In May 2006, he made his debut as an opera conductor at the St. Petersburg Academic Opera and Ballet Theater (The Marriage of Figaro by V. Mozart). In the same year, he became a laureate of the "Achievement of the Year" award of the International Cultural Center, and in 2009 he was awarded the State "Top" award of the Ministry of Culture of Azerbaijan.

In 2011 he was invited to the Azerbaijan State Academic Opera and Ballet Theater as a conductor of the highest qualification. In 2013–2017, he was principal guest conductor of the V. Safonov North Caucasus Philharmonic. In November 2018, he was appointed musical director and chief conductor of the State Academic Opera and Ballet Theater of Azerbaijan.

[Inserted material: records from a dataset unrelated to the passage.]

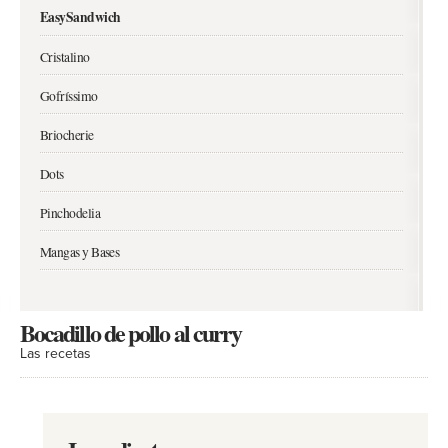
EasySandwich
Cristalino
Gofríssimo
Briocherie
Dots
Pinchodelia
Mangas y Bases
Bocadillo de pollo al curry
Las recetas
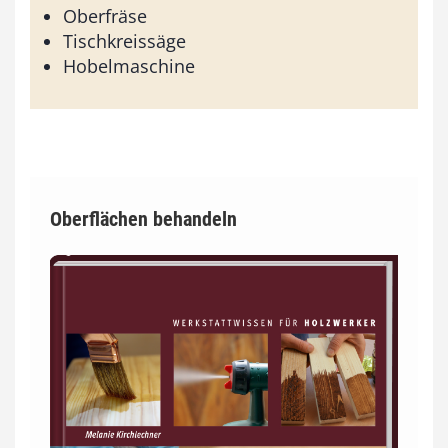
Oberfräse
Tischkreissäge
Hobelmaschine
Oberflächen behandeln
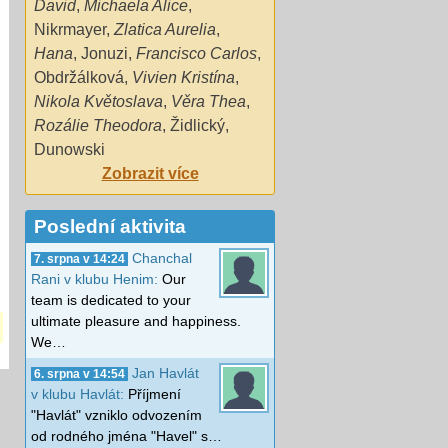
David
,
Michaela Alice
,
Nikrmayer
,
Zlatica Aurelia
,
Hana
,
Jonuzi
,
Francisco Carlos
,
Obdržálková
,
Vivien Kristína
,
Nikola Květoslava
,
Věra Thea
,
Rozálie Theodora
,
Židlický
,
Dunowski
Zobrazit více
Poslední aktivita
Chanchal
7. srpna v 14:24
Rani v klubu Henim:
Our
team is dedicated to your
ultimate pleasure and happiness.
We…
Jan Havlát
6. srpna v 14:54
v klubu Havlát:
Příjmení
"Havlát" vzniklo odvozením
od rodného jména "Havel" s…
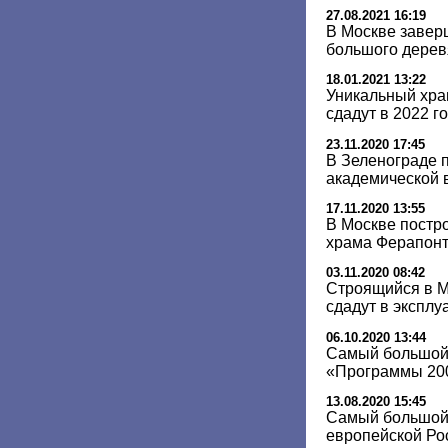
27.08.2021 16:19
В Москве завер
большого дерев
18.01.2021 13:22
Уникальный хра
сдадут в 2022 г
23.11.2020 17:45
В Зеленограде п
академической 
17.11.2020 13:55
В Москве постро
храма Ферапон
03.11.2020 08:42
Строящийся в 
сдадут в эксплу
06.10.2020 13:44
Самый большой
«Программы 200
13.08.2020 15:45
Самый большой
европейской Ро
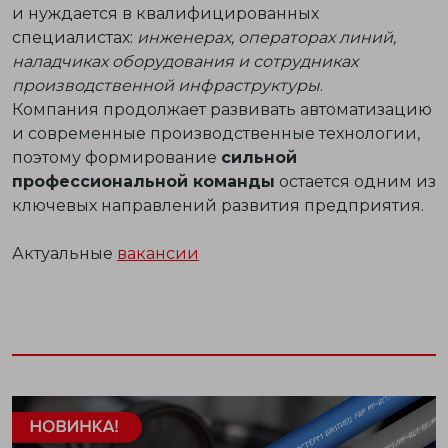
и нуждается в квалифицированных
специалистах:
инженерах, операторах линий,
наладчиках оборудования и сотрудниках
производственной инфраструктуры
.
Компания продолжает развивать автоматизацию
и современные производственные технологии,
поэтому формирование
сильной
профессиональной команды
остается одним из
ключевых направлений развития предприятия.
Актуальные
вакансии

Collaborated with the Royal Philharmonic Orchestra of Great Britain, Radio France Philharmonic, "Hamburg Klassik", National Orchestra of France "Lamoreux", Orchestra "Helios", Wiener KammerOrchester, Wiener Consilium, Toscanini Philharmonic Orchestra, Orchestra of the Juliard Conservatory of New York, Philharmonic Orchestra "Colors" (Greece), Sopot and Kielce (Poland), Bilkenstky Orchestra (Turkey), Presidential Symphony Orchestra of Turkey, Orchestra of Bursa (Turkey), National Orchestra of Lithuania, State Orchestra of the Republic of Belarus, Philharmonic Orchestra of Moldova, State Orchestra of Kyrgyzstan, Philharmonic Orchestra of Kazakhstan, Orchestra "Craiova" Romania, the Bohdan Varhal Chamber Orchestra of the Slovak Philharmonic, the Johannesburg Philharmonic Orchestra, the Kiev and Donetsk Opera Theater Orchestra. Has taken part in opera and ballet performances at the Mikhailovsky Theater in St. Petersburg, the National Opera Theater of Serbia, the Opera Theater named after E. Teodorini (Romania), Wrocław Opera in Poland.

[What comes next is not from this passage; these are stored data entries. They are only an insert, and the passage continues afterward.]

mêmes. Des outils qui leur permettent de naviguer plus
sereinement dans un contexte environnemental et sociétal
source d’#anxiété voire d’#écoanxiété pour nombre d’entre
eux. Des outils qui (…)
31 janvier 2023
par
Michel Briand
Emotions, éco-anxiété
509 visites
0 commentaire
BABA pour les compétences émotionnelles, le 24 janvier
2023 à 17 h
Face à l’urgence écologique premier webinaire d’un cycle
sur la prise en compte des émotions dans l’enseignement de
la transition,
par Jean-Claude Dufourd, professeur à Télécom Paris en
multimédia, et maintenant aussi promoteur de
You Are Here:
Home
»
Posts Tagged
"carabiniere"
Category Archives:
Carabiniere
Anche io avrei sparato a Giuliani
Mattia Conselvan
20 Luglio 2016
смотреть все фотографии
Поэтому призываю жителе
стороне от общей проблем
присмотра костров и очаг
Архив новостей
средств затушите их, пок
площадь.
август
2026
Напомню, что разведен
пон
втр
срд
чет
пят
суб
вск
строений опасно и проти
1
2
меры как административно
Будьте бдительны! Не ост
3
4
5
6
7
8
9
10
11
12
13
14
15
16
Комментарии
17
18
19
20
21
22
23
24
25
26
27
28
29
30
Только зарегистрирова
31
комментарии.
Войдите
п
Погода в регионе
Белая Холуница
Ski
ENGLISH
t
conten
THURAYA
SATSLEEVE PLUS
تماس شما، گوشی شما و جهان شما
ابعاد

He directed the premiere of the ballet Love and Death by P. Bul-Bulloglu at the Bolshoi Theater of the Republic of Belarus (2017) and the classical version of the ballet Giselle at the Wroclaw Theater in Poland (2018). In February 2010, he made his US debut at the Six Rising Stars concert at Carnegie Hall, in 2014 at the Konzerthaus, Vienna (Austria), at the Théâtre des Champs-Élysées in Paris (2015) and Laeiszhalle in Hamburg (2018).

On January 18, 22, 23, 2022, the performances of the Arabian Nights ballet took place at the Mariinsky Theater in St. Petersburg, conducted by Guliyev. These performances were dedicated to the 100th birth anniversary of the ballet author, Azerbaijani composer Fikret Amirov.